Figures were generated by Jupyter notebook scripts. In order to install Jupyter notebook/lab, see jupyter.org. You need to change dir_rna and/or dir_atac to locate the merged Seurat object or final ArchRProject object you generated.

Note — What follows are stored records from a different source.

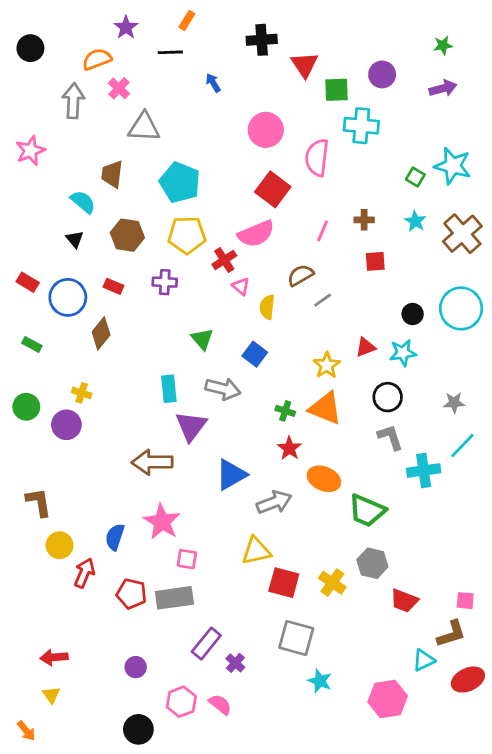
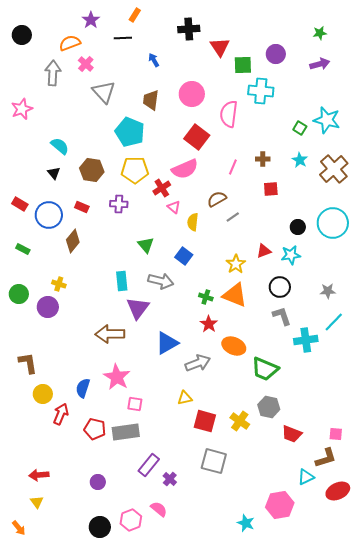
gray triangle: (144, 127) -> (104, 92), turned 45
brown trapezoid: (112, 174) -> (151, 100), moved
yellow triangle: (256, 551) -> (185, 398), size x0.7
cyan star: (320, 681) -> (246, 523), moved
pink hexagon: (181, 702) -> (131, 520), moved

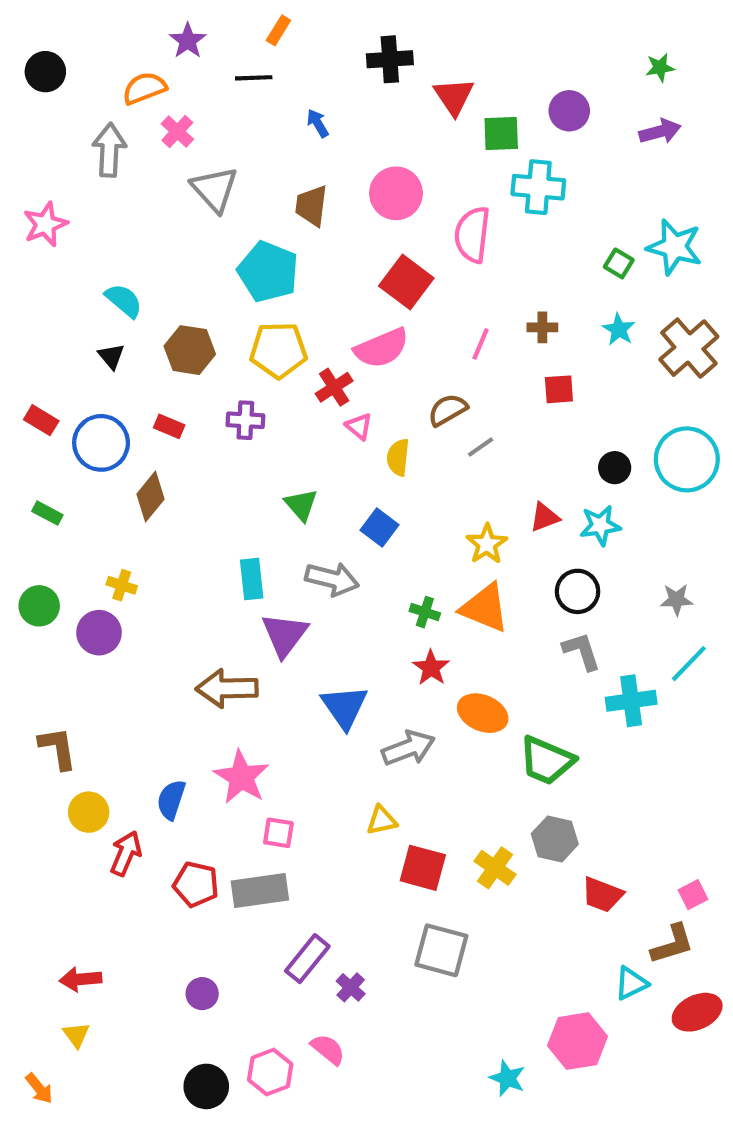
blue triangle: (167, 343) -> (344, 707), turned -35
pink square: (336, 434) -> (693, 895), turned -32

The output files include PDF files that will be located at the directory of "pdf".
./
├── figure1.ipynb
├── figure2_dge.ipynb
├── figure3_01_piedonut.ipynb
├── figure3_02_venn.ipynb
├── figure3_03_heatmap_peak2gene.ipynb
├── figure3_04_normal-vs-cancer_enhancers.ipynb
├── figure4_01_boxplot_for_browser_track.ipynb
├── figure4_02_volcanoplot_dge.cse.ipynb
├── figure4_03_heatmap_dge.cse.ipynb
├── figure4_04_browser_track.ipynb
├── figure_s1_01_sc-rna-seq_qc.ipynb
├── figure_s1_02_sc-atac-seq_qc.ipynb
├── figure_s1_03_sc-atac-seq_qc.ipynb
├── log
├── pdf
│ ├── ...
│ ├── featureplot_male-bc_er+bc-epi_er+bc_vs_male-bc.pdf
│ ├── heatmap_male-bc_er+bc-epi_er+bc_vs_male-bc.pdf
│ ├── heatmap_male-bc_er+bc-epi_er+bc_vs_male-bc_zscore.pdf
│ ├── heatmap_peak2gene_legend.pdf
│ ├── piedonut_peak_call_summary.pdf
│ ├── umap_male-bc_cluster_labels_atac.pdf
│ ├── umap_male-bc_cluster_labels_rna.pdf
│ ├── umap_male-bc_cluster_types_atac.pdf
│ ├── umap_male-bc_cluster_types_rna.pdf
│ ├── ...
│ └── volcanoplot_male-bc_sc-rna-seq_female-bc-vs-male-bc.enhancer_overlap.pdf
├── r
├── rds
├── reference
├── tsv
│ ├── df_dge.cse.tsv
│ └── male-bc_er+bc-epi_er+bc_vs_male-bc.tsv
├── txt
└── xlsx
├── ...
└── male-bc_er+bc-epi_er+bc_vs_male-bc.xlsx
The scRNA-seq pipeline and scATAC-seq pipeline are actively developed. Other single cell data analysis projects will use the current version with different parameters or upgraded version of these pipelines.